> Given instruction a
Arrange the entries, from their beginning through the line containing "ডেসডেমোনাকে", as a two-column CSV with the columns instruction and transcription. Give one row per entry, placing its request and its answer in separate quoted fields with any line breaks replaced by spaces.

> Source excerpt
— START —
So as the book makes clear the regulation of hours needs to be done outside of the market as the market provides incentives to do just the opposite even if it is in the best interests of everyone collectively. The “external” impacts have a lag time and the nature of them means they cannot be internalised. Regulating hours of work can be done at four different levels – by statute – some countries have law for a 40 hour week, legislated days of work, overtime etc etc. It can be done by collective bargaining – but this needs to be done at an industry/sector level to be effective and ensure no unfair advantage from long hours is obtained by firms outside the bargaining. It can be done at enterprise level by collective bargaining but the disadvantages of competition arise, or, and as it is with most NZ workers – it can be done unilaterally by employers at the individual level – effectively no regulation at all. Obviously a combination of some or all of these is possible if they are co-ordinated. Without strong industry bargaining – legislation is the only way it can be done and has to do the whole job often resulting in the lowest common denominator becoming the benchmark.
The Forestry industry is a classic case and point. Forestry workers all have individual employment agreements which appear to have few restrictions on hours and some require work any hours any days etc. The pay rate does not vary regardless of the total hours worked (no weekend, night, or overtime rates). Any contractor tendering for work wanting to reduce hours must incur the costs of that (more travel time per tree, more workers, more training etc etc). Forest owners operate a model on the lowest common denominator so they are unlikely to favour a contractor with higher costs. Wages are relatively low ($18 -$22 per hour with no pay for driving time or bad weather), so workers are incentivised to work long hours too and may not take work with employers individually wishing to reduce working time. And the outcome – well you have heard it before.
Forestry either needs legislative regulated hours, or an industry collective agreement that extends across the whole industry which includes the parameters for safe and fair working hours. Such and agreement would be negotiated, with employers and employees discussing what the standards should be across the board. This would require compromises from both sides but the process of bargaining allows issues such as safety and training to be incorporated along with the economic demands of the industry. Better still it should take place in an overall regulatory framework that sets minimum standards for all workers, including creating incentives to limit maximum working hours through things like overtime penalties. This may all sound radical – but actually it is the norm in many successful economies.
The labour share of income in Forestry has decreased from 74% in the 1980’s to 30% in 2004 and is falling. Is the country better off? Has the wealth trickled down because of this amazing change? New Zealand has the fastest growing rate of inequality in the OECD, and you can chuck into that – one of the most dangerous lowest paid forestry sectors. You and me are meeting the social and health costs that this model – dangerous by design – has created. In my view it is a model where profit projections (consciously or not) are dependent on this accident rate. We need legislation to support industry level bargaining to get this change.
— END —
> Given instruction b
Return the passage of the forestry excerpt from "The labour share" to "get this change." word for word.

> Listed records
— START —
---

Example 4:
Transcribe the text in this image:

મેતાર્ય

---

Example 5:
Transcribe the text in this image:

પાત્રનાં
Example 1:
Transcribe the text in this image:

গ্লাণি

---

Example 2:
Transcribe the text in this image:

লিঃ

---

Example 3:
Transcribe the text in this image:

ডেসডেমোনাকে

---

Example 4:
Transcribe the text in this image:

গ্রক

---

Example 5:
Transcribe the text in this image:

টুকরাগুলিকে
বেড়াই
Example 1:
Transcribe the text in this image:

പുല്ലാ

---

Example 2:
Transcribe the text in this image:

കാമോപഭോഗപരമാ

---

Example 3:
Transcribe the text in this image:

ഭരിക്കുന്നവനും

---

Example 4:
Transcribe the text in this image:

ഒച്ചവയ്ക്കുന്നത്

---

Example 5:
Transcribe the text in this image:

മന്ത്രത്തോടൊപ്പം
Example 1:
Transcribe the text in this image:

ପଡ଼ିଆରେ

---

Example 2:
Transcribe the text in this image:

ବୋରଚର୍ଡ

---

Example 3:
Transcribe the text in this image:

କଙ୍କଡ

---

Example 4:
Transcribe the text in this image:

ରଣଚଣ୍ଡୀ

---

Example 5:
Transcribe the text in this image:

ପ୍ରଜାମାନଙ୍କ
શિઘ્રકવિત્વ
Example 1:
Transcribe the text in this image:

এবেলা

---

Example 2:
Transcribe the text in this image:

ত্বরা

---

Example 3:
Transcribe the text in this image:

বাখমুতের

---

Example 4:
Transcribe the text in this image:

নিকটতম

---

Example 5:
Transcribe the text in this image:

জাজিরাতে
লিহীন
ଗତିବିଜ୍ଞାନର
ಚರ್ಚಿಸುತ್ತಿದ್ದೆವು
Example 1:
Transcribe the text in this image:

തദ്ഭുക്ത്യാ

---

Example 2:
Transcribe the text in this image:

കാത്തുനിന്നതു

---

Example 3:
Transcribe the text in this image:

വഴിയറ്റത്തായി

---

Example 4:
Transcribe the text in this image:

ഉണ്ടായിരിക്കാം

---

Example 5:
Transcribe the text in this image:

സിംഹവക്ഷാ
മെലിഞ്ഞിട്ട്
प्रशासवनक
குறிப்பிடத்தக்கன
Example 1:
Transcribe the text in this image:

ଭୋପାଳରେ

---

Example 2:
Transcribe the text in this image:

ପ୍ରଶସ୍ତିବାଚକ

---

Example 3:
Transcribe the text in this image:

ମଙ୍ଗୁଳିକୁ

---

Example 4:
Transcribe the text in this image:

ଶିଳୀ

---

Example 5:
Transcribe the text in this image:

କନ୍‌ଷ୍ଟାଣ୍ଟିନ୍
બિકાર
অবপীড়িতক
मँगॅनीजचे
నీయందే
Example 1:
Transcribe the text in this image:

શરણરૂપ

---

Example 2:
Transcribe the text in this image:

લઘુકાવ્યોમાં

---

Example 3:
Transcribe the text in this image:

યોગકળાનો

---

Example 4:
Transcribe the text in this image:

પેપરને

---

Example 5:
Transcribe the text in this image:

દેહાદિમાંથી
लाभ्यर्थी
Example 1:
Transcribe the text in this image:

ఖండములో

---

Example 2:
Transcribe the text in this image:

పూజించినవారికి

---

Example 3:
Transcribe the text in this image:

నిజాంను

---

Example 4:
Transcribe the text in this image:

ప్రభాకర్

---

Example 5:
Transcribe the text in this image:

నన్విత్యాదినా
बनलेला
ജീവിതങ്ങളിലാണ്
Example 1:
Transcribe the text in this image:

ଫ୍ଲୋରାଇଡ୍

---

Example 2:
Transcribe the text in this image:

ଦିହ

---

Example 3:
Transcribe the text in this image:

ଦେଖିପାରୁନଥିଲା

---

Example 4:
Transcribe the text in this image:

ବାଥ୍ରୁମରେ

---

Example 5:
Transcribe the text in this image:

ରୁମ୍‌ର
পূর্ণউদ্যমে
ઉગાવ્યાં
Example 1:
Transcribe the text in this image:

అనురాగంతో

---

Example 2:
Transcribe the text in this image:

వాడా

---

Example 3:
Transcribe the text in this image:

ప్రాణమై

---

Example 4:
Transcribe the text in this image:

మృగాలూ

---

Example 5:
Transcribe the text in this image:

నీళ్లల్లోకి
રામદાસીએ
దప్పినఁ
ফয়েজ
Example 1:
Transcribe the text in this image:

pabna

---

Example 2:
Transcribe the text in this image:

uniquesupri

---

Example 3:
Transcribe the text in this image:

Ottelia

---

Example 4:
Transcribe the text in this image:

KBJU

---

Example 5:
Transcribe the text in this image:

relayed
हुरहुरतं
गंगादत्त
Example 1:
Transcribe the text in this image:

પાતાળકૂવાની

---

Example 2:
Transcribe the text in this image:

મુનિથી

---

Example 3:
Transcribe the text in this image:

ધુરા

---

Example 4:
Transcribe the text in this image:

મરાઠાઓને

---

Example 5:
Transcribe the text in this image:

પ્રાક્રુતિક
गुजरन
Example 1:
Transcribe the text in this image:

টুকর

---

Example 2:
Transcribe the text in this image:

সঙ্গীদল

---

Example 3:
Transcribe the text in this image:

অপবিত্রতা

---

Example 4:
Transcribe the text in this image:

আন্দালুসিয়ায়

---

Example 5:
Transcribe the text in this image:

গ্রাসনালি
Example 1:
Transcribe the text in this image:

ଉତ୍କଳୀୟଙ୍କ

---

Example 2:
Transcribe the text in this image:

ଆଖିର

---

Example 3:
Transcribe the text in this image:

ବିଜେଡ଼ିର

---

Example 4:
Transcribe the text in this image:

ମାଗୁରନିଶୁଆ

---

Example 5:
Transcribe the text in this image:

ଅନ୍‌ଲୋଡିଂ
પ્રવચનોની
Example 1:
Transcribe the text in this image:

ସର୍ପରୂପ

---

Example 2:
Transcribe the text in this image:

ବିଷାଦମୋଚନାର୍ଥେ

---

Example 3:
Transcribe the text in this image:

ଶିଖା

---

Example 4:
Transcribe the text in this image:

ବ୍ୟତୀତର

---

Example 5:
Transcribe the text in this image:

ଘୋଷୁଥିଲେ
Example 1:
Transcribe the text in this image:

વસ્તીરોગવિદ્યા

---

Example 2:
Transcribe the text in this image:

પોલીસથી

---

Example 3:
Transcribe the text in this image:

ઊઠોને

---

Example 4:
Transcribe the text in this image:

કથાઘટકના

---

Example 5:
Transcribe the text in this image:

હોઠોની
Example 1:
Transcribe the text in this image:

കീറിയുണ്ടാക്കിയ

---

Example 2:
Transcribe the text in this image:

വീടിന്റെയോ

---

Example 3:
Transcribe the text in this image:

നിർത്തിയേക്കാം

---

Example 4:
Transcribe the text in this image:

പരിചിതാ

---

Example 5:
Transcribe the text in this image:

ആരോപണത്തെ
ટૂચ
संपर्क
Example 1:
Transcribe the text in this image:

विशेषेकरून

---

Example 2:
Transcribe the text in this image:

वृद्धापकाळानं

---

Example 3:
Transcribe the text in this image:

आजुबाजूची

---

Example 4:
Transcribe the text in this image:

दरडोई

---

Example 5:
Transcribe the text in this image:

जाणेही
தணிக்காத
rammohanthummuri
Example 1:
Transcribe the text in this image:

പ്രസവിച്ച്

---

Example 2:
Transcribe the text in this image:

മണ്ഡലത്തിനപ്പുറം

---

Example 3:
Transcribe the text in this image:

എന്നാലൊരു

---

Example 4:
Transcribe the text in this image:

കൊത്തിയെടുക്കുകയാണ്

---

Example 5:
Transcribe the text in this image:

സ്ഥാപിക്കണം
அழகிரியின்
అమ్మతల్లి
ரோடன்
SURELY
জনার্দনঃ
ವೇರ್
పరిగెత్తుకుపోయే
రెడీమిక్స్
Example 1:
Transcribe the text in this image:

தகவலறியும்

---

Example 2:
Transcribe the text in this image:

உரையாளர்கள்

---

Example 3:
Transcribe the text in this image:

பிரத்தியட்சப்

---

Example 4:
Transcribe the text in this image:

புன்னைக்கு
— END —
> Full response a
instruction,transcription
"--- Example 4: Transcribe the text in this image:","મેતાર્ય"
"--- Example 5: Transcribe the text in this image:","પાત્રનાં"
"Example 1: Transcribe the text in this image:","গ্লাণি"
"--- Example 2: Transcribe the text in this image:","লিঃ"
"--- Example 3: Transcribe the text in this image:","ডেসডেমোনাকে"

> Full response b
The labour share of income in Forestry has decreased from 74% in the 1980’s to 30% in 2004 and is falling. Is the country better off? Has the wealth trickled down because of this amazing change? New Zealand has the fastest growing rate of inequality in the OECD, and you can chuck into that – one of the most dangerous lowest paid forestry sectors. You and me are meeting the social and health costs that this model – dangerous by design – has created. In my view it is a model where profit projections (consciously or not) are dependent on this accident rate. We need legislation to support industry level bargaining to get this change.